Sizden biriniz, zararını düşünmeden bir günâh işlese, sonra bir dahâ yapmıyacağına azm ederek tevbe etse, hâlini düzeltse, Allahü teâlâ onun günâhını bağışlar. Ve tevbesini kabûl etmekle rahmet eder.) [En’âm sûresi 54.cü âyet-i kerîme meâli.] Resûlullah o şeklde oturur idi ki, bizim dizlerimiz mubârek dizlerine değerdi. Kalkmak isterler idi. Evvelâ biz kalkardık. Resûlullahı oturur şeklde bırakırdık. Sonra o kalkardı. Buyurdu ki, Allahü teâlâya şükrler olsun ki, beni öldürmezden evvel, bana emr etdi ki, (müslimânlardan bir grub ile berâber bulunmağa sabr et.)

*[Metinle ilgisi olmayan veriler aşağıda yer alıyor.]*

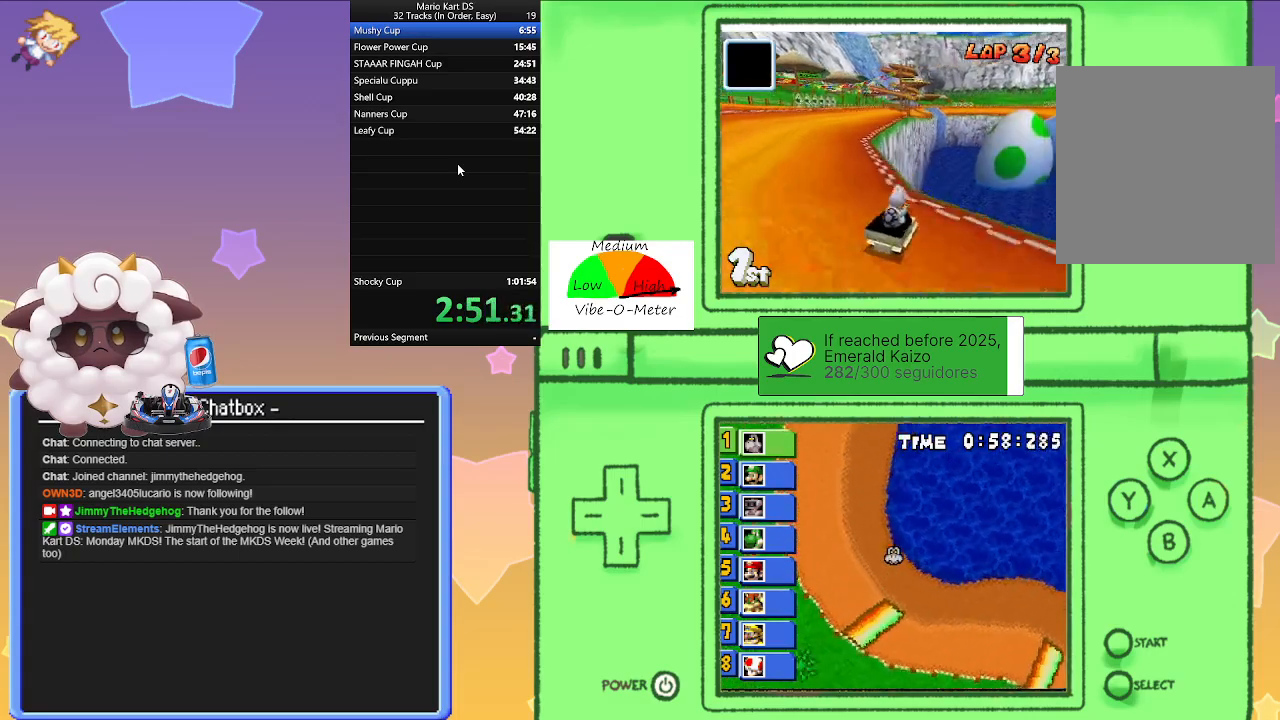
{"buttons": ["A", "R1"], "left_stick": "right", "events": [[283, "left_stick", "right"], [333, "R1", "down"]]}
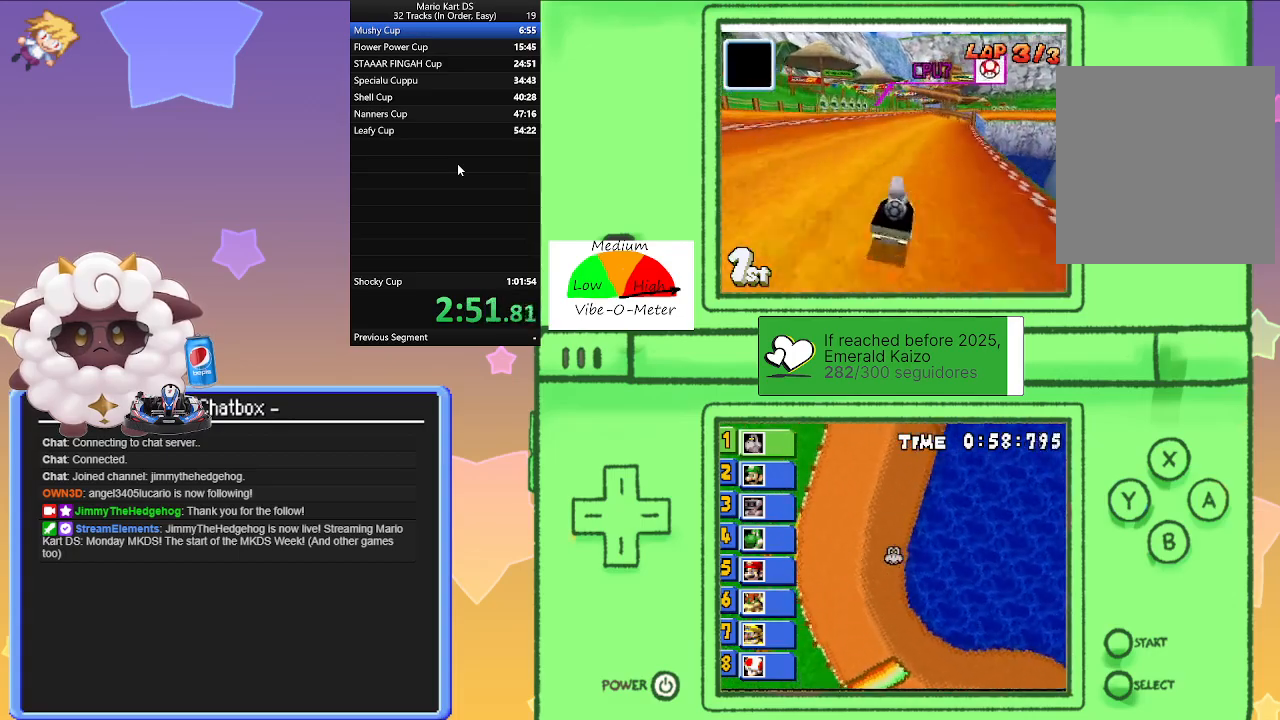
{"buttons": ["A", "R1"], "left_stick": "right", "events": [[133, "left_stick", "left"], [367, "left_stick", "right"]]}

İkrime “radıyallahü teâlâ anh” der ki, Kureyşden bir tâife geldiler. Ebû Tâlibin yanına varıp dediler: Halk bizi Muhammed ile oturur görürler ise, onlar da ona mutî’ olurlar. Ondan sonra bizi o kullar [köleler] ile oturur görürler ve bizi kötülerler. Var Muhammede söyle ki, onları yanından uzak etsin. Biz de Ona îmân getirelim. Sonra Ebû Tâlib bu haberi Ona götürdü. Ömer bin Hattâb “radıyallahü anh” dedi ki, böyle eyle yâ Resûlallah, görelim dediklerini yaparlar mı ve sözleri üzere dururlar mı. Bunun üzerine bu âyet-i kerîmeler nâzil oldu. [En’âm sûresi 52, 53, 54.cü âyet-i kerîmeleri.] Ömer “radıyallahü teâlâ anh” bu âyet-i kerîmeleri işitdiği gibi, geldi, özr diledi. Söylediği sözlerden pişmân oldu. Allahü teâlâdan hitâb-ı izzet geldi ki, yâ Muhammed! Benden Ömere selâm eyle ki, senin menzilin ve merteben bizim katımızda yüksekdir. Bu kadar zelle ile kendi dergâhımdan seni red etmem. Senin özr dilemeğe geleceğini bildiğim için, selâmımı önce gönderdim. O yerdeki senin günâhını yazdım. Özrden evvel rahmetimi mukâbilinde yazdım. Onun ile olan bağlılığımız çok kuvvetlidir. Zelle ile kesilmez, buyurdu.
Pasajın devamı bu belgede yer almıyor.